The Man Who Was Thursday

Bert Danher was a crossword compiler for The Daily Telegraph newspaper. His puzzles appeared on Thursdays, and he was considered the most inventive of The Daily Telegraph's 10 compilers. Anagrams were a favorite, and his love of classical music also was evident in many of his clues.

Born in Liverpool, Mr. Danher became a clerk with the Liverpool Cotton Commission after leaving school. During World War II, he trained as a Royal Air Force crewman, but never saw active service.

Mr. Danher spent eight years as an insurance inspector in Wales and then worked as a music teacher in the Liverpool area; he once played the French horn with the Royal Liverpool Harmonic and ran an amateur orchestra that gave Simon Rattle one of his first conducting jobs.

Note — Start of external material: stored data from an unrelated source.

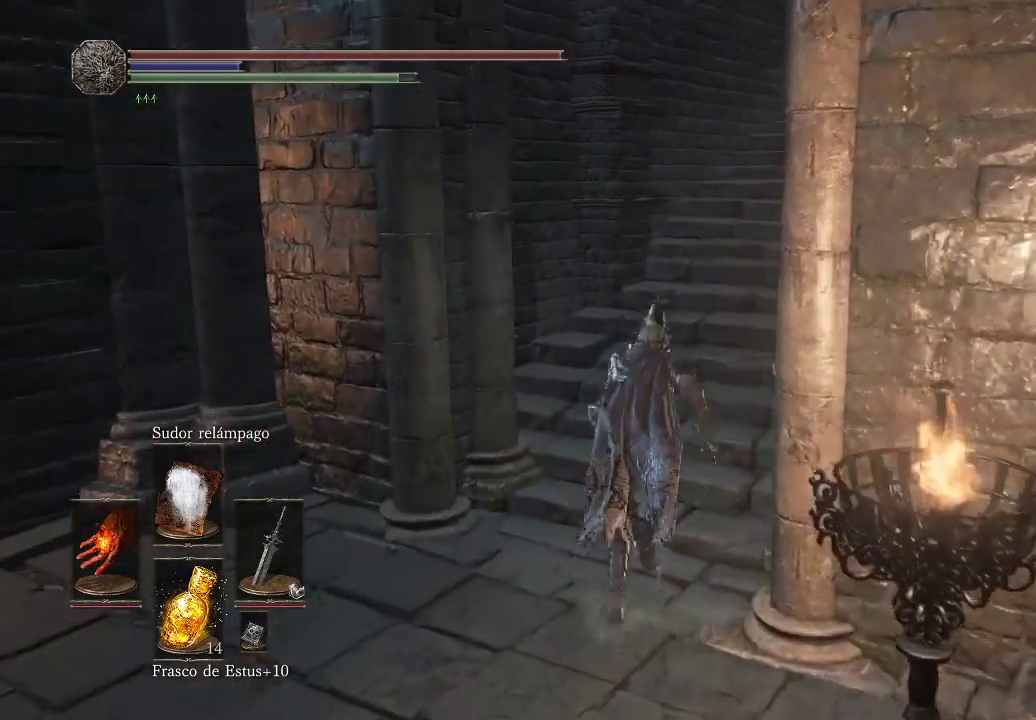
{"buttons": ["B"], "left_stick": "up", "right_stick": "center", "events": []}
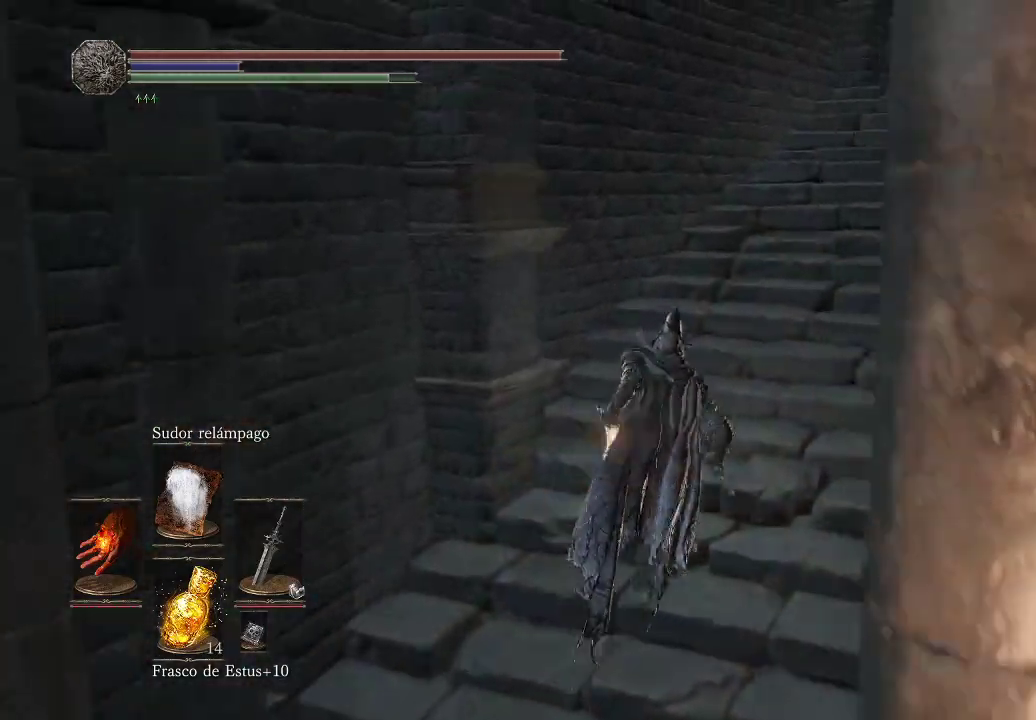
{"buttons": ["B"], "left_stick": "up", "right_stick": "center", "events": []}
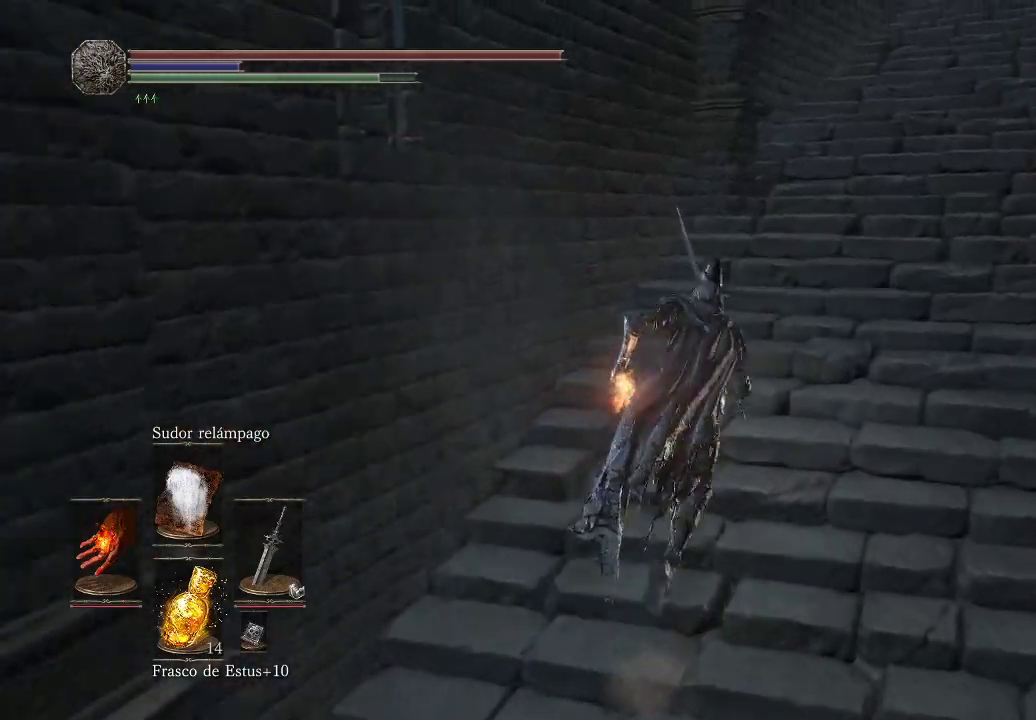
{"buttons": ["B"], "left_stick": "up", "right_stick": "center", "events": []}
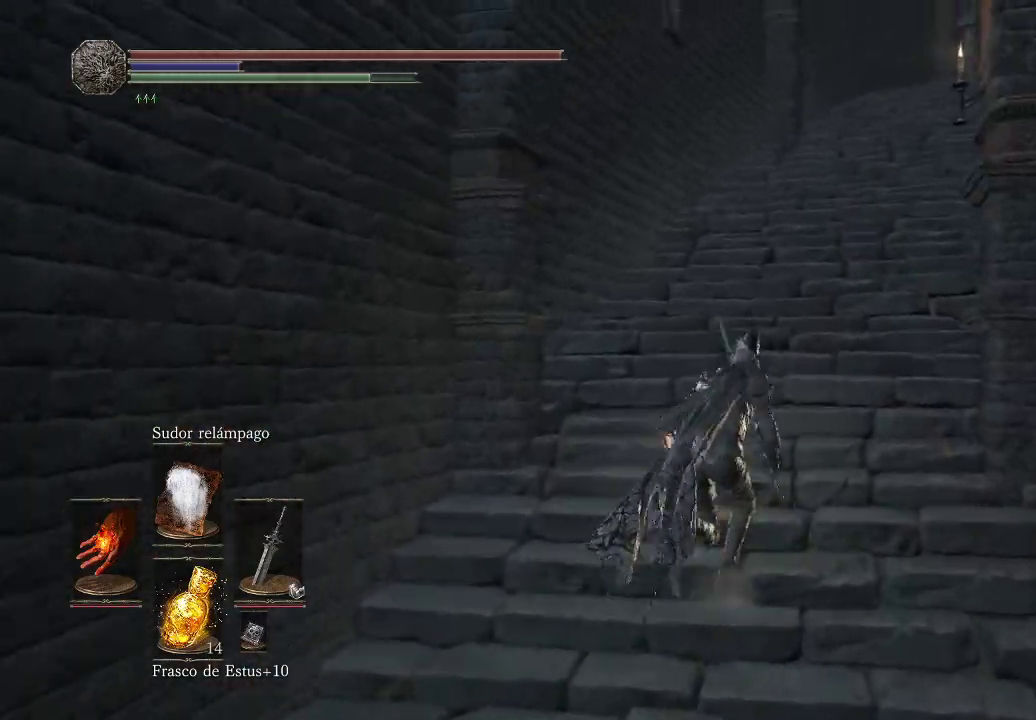
{"buttons": ["B"], "left_stick": "up", "right_stick": "center", "events": []}
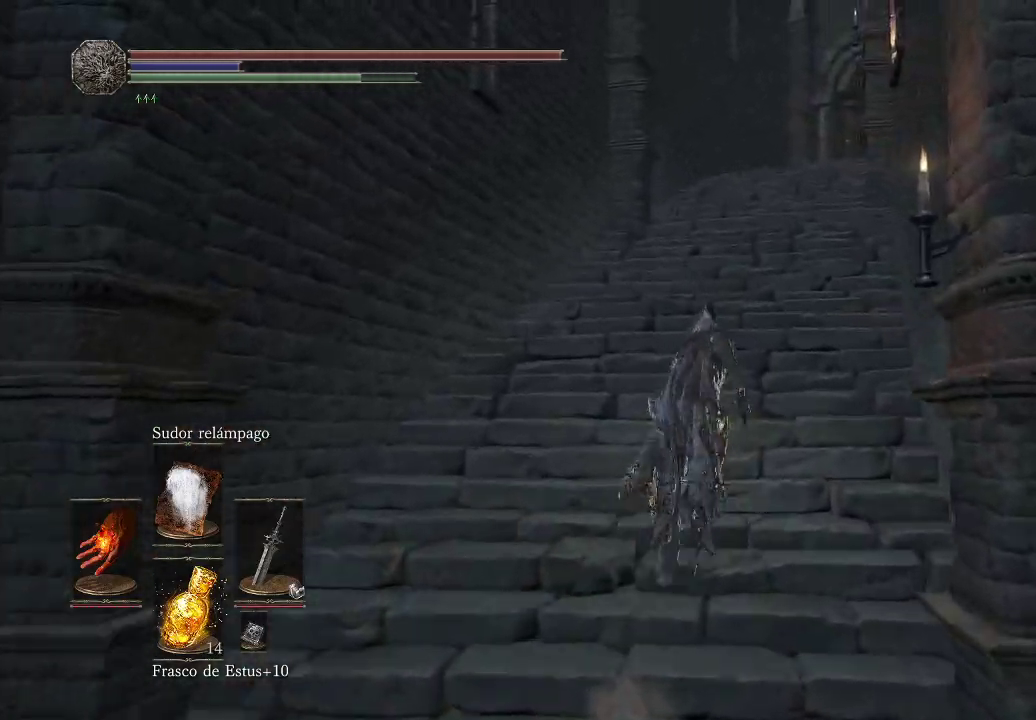
{"buttons": ["B"], "left_stick": "up", "right_stick": "center", "events": []}
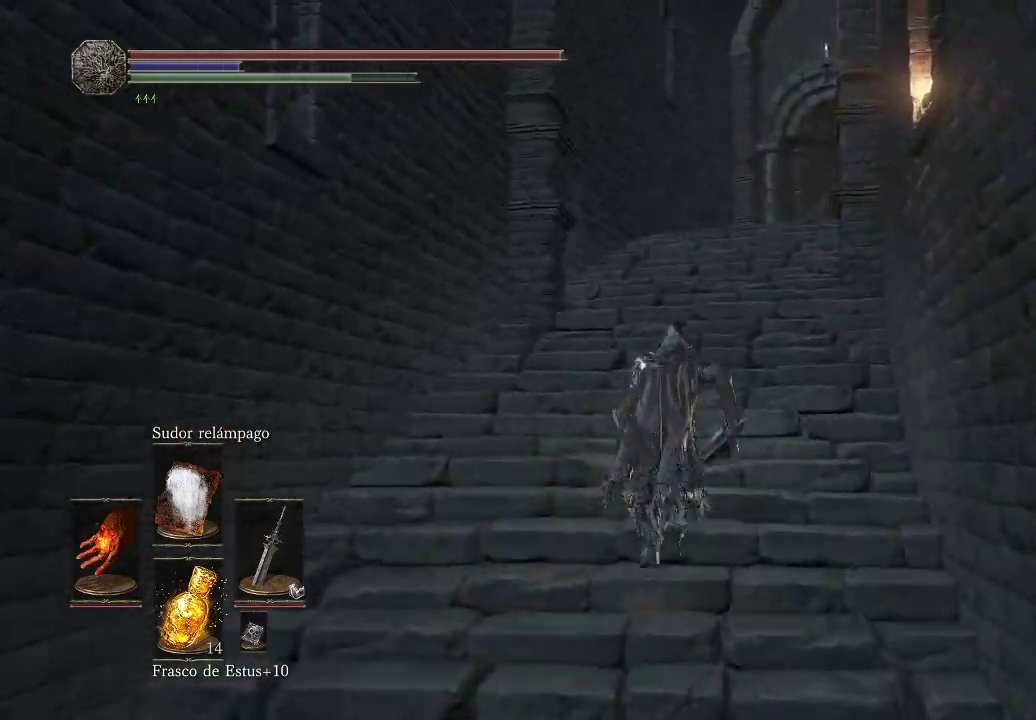
{"buttons": ["B"], "left_stick": "up", "right_stick": "center", "events": []}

His uncle Jim McCartney - Paul's father - inspired his love of crosswords, and in 1974 Mr. Danher became a professional compiler, contributing puzzles to several London papers, including The Guardian and The Times.

He also wrote questions for the TV quiz show, 'University Challenge'.

Queen Elizabeth II reportedly did his crosswords and the Queen Mother reportedly is also a fan. An enlarged copy of her birthday crossword, consisting of clues about her life, was carried by two children at a parade in London to mark the royal matriarch's centenary.

Bert Danher died on 14th March 2002 in his home town of Oxton near Birkenhead in northwest England. His final crossword was published on 31 May 2002, and was a special prize puzzle to mark the occasion.